Tifton lab helps company plan Georgia ethanol plant

TIFTON — If entrepreneurs Roger Reisert and Clint Thompson with C2Biofuels have their way, it’s not too late to change the course of history and use ethanol as the primary fuel for vehicles — as Henry Ford had planned.

According to the Ford Web site, that’s the fuel Ford planned for his Model T to use, but others of the time thought gasoline, or “Black Gold,” was the answer. With the ever-rising price of gasoline, it is now looking like Ford and the moonshiners had it right all along.

C2Biofuels, an alternative fuel technology company backed by Georgia entrepreneur and investor Glen P. Robinson Jr., uses one of Georgia’s sustainable resources — pine trees — to create ethanol.

The idea of producing ethanol from plants is not new.

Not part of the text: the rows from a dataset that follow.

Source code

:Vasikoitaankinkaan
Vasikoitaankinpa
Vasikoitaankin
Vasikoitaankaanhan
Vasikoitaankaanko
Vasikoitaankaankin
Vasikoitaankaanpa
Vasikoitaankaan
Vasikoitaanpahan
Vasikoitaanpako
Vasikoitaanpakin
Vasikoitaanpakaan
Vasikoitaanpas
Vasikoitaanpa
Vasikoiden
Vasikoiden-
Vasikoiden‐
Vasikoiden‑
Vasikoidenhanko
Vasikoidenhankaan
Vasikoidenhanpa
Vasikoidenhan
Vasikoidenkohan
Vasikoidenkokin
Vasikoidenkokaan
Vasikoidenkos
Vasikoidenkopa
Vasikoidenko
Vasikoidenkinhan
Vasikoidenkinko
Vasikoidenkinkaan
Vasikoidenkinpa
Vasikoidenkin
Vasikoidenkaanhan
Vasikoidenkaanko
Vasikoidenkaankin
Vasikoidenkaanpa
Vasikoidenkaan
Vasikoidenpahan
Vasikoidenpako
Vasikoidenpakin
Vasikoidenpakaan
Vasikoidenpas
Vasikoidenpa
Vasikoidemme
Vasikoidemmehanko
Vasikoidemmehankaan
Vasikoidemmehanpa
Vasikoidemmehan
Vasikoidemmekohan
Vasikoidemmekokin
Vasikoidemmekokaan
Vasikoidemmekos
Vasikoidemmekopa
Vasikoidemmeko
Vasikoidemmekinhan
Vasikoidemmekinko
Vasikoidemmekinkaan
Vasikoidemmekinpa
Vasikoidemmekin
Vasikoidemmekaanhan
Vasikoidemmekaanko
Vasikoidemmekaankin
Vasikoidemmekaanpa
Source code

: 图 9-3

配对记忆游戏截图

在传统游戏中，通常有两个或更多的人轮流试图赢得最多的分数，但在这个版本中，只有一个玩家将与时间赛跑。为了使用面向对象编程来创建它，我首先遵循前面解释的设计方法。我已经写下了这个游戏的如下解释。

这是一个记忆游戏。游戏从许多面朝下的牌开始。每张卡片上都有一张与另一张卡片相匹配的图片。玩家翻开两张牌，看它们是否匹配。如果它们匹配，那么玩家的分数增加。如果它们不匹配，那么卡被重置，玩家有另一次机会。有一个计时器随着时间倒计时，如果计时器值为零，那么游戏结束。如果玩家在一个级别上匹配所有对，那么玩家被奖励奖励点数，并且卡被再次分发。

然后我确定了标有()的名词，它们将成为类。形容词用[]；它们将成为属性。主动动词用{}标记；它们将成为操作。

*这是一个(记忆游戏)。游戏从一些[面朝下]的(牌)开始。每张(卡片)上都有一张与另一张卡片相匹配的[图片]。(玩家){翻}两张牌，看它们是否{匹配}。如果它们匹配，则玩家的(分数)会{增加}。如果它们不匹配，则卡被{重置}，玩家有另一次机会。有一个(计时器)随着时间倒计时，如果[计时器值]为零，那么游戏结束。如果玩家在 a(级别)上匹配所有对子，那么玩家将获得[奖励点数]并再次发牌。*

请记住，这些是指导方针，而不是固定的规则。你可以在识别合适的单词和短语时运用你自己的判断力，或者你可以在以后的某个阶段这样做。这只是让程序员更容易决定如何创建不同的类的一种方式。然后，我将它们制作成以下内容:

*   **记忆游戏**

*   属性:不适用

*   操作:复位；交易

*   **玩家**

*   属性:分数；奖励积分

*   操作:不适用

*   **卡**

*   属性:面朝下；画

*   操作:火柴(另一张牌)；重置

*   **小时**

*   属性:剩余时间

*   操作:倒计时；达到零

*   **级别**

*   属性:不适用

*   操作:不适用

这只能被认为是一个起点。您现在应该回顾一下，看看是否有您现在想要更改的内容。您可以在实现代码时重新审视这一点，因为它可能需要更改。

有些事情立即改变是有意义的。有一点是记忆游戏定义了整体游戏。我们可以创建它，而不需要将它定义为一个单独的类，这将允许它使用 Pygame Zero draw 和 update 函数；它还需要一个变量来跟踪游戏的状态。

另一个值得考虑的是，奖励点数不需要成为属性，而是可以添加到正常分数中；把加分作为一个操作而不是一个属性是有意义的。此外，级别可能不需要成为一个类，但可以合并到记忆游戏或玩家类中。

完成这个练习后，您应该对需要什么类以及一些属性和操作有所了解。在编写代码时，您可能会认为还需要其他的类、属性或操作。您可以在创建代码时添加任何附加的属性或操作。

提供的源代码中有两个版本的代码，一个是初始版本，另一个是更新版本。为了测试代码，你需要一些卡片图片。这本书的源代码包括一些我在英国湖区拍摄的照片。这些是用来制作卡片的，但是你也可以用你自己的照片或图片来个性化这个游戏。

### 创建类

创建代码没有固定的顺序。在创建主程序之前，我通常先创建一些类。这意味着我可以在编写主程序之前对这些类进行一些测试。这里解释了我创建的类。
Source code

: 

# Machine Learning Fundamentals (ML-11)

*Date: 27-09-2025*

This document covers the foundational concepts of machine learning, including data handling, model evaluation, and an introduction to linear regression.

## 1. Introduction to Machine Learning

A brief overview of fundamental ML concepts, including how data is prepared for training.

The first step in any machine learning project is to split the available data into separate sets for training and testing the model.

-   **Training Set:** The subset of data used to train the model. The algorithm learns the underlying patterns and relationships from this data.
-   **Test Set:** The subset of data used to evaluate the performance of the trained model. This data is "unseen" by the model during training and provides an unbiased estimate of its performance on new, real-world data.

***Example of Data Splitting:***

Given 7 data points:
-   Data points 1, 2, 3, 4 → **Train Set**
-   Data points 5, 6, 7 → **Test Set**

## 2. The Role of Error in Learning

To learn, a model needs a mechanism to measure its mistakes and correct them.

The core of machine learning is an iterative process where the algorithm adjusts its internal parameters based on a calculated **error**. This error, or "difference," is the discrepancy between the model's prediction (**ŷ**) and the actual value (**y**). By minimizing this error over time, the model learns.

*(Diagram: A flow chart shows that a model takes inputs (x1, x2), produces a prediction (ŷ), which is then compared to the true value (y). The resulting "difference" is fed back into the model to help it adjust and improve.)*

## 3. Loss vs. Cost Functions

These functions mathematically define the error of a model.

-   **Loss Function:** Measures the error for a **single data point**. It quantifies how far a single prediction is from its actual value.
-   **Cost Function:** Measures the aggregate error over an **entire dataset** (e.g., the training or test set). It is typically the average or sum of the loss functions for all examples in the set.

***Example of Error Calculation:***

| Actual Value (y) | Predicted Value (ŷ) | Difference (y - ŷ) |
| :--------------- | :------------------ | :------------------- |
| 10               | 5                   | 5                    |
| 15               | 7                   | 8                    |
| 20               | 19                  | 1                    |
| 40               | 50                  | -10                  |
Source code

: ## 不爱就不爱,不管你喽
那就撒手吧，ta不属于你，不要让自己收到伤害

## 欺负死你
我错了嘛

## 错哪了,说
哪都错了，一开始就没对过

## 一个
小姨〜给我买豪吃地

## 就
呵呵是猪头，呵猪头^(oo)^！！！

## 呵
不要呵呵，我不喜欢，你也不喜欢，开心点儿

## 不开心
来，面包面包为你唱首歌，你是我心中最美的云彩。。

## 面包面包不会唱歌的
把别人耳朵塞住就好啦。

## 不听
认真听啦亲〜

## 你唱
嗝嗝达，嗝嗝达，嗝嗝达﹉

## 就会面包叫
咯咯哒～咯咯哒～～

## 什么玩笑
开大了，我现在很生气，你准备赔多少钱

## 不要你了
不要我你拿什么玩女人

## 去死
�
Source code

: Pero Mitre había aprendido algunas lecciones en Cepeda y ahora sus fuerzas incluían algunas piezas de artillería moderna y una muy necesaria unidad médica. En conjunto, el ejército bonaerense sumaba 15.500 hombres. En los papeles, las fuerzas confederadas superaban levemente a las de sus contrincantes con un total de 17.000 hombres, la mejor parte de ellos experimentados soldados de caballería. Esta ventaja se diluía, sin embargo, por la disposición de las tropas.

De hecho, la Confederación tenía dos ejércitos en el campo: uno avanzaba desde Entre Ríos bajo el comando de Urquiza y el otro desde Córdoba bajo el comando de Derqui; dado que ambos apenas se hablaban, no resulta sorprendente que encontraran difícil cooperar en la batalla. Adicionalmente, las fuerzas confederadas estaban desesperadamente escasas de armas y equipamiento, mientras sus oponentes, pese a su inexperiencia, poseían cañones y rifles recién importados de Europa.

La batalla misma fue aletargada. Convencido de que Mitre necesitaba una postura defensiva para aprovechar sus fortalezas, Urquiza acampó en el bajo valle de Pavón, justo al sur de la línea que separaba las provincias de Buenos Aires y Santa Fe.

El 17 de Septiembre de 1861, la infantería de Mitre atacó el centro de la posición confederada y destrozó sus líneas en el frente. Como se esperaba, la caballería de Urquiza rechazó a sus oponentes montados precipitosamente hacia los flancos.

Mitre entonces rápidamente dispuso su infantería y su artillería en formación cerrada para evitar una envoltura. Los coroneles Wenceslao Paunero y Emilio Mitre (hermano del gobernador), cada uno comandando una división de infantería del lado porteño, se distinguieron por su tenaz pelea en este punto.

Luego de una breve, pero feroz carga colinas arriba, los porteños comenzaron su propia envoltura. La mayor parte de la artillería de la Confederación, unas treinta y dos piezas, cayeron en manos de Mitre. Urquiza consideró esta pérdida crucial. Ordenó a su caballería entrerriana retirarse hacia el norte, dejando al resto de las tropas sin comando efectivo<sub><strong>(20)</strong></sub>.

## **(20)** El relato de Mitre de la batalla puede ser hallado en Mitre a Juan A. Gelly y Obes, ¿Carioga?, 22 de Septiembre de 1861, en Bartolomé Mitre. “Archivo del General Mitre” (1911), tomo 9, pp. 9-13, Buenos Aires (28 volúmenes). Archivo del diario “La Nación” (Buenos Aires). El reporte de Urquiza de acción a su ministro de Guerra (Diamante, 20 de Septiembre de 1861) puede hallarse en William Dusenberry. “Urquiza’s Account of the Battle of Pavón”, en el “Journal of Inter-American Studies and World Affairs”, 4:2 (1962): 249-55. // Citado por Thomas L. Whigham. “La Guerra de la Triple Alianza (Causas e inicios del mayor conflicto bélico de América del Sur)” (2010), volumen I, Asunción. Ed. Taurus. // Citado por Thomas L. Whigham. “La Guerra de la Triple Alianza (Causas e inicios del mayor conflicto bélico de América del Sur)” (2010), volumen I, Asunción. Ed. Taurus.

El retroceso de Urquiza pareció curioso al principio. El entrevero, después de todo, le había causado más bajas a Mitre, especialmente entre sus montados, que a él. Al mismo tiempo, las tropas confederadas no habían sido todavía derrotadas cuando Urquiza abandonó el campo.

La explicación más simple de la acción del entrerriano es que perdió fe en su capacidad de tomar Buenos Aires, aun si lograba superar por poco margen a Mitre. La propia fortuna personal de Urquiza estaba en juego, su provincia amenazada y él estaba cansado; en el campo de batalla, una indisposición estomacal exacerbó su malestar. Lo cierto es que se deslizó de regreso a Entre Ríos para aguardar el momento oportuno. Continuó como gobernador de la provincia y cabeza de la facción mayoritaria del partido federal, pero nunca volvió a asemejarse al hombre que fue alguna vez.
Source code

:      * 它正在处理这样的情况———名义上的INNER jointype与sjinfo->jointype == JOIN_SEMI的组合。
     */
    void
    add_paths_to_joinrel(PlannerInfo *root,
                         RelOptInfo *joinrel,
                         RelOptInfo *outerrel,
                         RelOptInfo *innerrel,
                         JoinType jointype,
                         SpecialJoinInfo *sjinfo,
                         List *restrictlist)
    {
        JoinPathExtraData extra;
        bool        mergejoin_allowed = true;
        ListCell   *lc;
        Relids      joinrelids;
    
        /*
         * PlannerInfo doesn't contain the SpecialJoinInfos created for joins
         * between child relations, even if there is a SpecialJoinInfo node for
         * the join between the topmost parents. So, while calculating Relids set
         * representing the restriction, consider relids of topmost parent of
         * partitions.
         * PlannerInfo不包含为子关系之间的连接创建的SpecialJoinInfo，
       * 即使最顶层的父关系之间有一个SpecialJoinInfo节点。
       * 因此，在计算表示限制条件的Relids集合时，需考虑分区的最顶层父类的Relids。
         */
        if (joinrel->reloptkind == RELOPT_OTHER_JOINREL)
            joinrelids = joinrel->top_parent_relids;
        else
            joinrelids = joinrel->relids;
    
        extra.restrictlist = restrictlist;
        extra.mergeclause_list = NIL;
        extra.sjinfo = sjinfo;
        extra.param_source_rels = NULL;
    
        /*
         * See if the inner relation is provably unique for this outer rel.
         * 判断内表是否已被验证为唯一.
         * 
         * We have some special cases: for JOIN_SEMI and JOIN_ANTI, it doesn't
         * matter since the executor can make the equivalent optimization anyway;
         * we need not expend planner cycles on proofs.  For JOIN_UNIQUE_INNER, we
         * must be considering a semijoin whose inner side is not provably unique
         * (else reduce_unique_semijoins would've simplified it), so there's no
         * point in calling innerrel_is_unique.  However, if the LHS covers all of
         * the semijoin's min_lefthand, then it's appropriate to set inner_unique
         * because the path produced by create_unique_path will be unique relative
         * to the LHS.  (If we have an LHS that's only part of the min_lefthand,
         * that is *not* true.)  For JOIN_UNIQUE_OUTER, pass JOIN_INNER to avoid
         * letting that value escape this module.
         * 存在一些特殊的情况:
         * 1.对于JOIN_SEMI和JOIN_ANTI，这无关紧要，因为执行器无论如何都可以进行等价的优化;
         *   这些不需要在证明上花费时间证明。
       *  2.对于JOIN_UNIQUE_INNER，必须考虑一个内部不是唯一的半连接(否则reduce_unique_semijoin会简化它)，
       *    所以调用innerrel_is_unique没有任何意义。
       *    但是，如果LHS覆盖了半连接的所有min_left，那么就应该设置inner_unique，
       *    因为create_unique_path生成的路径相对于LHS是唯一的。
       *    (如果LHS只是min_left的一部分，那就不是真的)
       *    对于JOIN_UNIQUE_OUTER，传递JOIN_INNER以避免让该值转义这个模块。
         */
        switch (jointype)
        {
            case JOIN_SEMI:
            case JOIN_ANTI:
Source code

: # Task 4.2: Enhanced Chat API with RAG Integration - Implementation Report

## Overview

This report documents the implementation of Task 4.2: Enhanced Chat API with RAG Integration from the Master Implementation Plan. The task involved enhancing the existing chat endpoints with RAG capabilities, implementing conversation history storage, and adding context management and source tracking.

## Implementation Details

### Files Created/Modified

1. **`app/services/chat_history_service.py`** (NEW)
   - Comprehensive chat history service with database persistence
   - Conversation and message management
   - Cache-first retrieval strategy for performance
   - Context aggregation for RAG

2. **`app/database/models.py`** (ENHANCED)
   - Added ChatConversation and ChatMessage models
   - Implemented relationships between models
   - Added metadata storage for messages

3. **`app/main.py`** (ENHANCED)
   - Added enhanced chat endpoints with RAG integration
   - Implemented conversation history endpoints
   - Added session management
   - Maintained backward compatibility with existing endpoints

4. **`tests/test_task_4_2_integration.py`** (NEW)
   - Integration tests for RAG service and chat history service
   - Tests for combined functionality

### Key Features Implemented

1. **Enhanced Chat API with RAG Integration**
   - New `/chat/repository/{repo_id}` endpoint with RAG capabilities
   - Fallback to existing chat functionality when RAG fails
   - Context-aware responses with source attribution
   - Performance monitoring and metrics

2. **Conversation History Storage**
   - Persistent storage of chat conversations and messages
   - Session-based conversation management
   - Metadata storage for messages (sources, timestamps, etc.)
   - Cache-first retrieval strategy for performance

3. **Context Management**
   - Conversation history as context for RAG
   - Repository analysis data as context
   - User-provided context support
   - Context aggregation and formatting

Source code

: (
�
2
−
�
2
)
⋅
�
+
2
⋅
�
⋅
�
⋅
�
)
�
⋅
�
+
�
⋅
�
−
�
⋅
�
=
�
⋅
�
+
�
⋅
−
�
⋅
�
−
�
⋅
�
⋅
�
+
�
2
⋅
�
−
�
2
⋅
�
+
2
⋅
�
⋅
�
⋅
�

While converting plant starch is the fundamental principle in making moonshine, it is also the green technology used in the conversion of corn into ethanol for fuel. C2Biofuel’s distinction is using pine trees instead of corn to create ethanol.

While Reisert and Thompson, who both have extensive experience in the petroleum and alternative fuel industries, had made significant initial progress in their quest, additional engineering was needed to perfect the process.

“At that point, Wayne Hodges of Georgia Tech’s Enterprise Innovation Institute, directed us to the Agriculture Innovation Center in Tifton,” Reisert said.

Reisert said that the center in Tifton helped them obtain a $100,000 matching innovation grant to pay for the team to search for sites to locate and pay key people in the operation.

“We like to say Bill Boone and the team at the Agriculture Innovation Center provided our company with an ‘enabling environment,’” Reisert said.

Dr. Sam Shelton, director of the Strategic Energy Initiative at the Georgia Institute of Technology, guides the ongoing engineering work. Researchers at Georgia Tech have been joined by Dr. Joy Peterson at the University of Georgia to work on optimizing the process of accessing the sugars in the pine trees and choosing the optimal enzymes for breaking down sugars for the ultimate conversion to ethanol.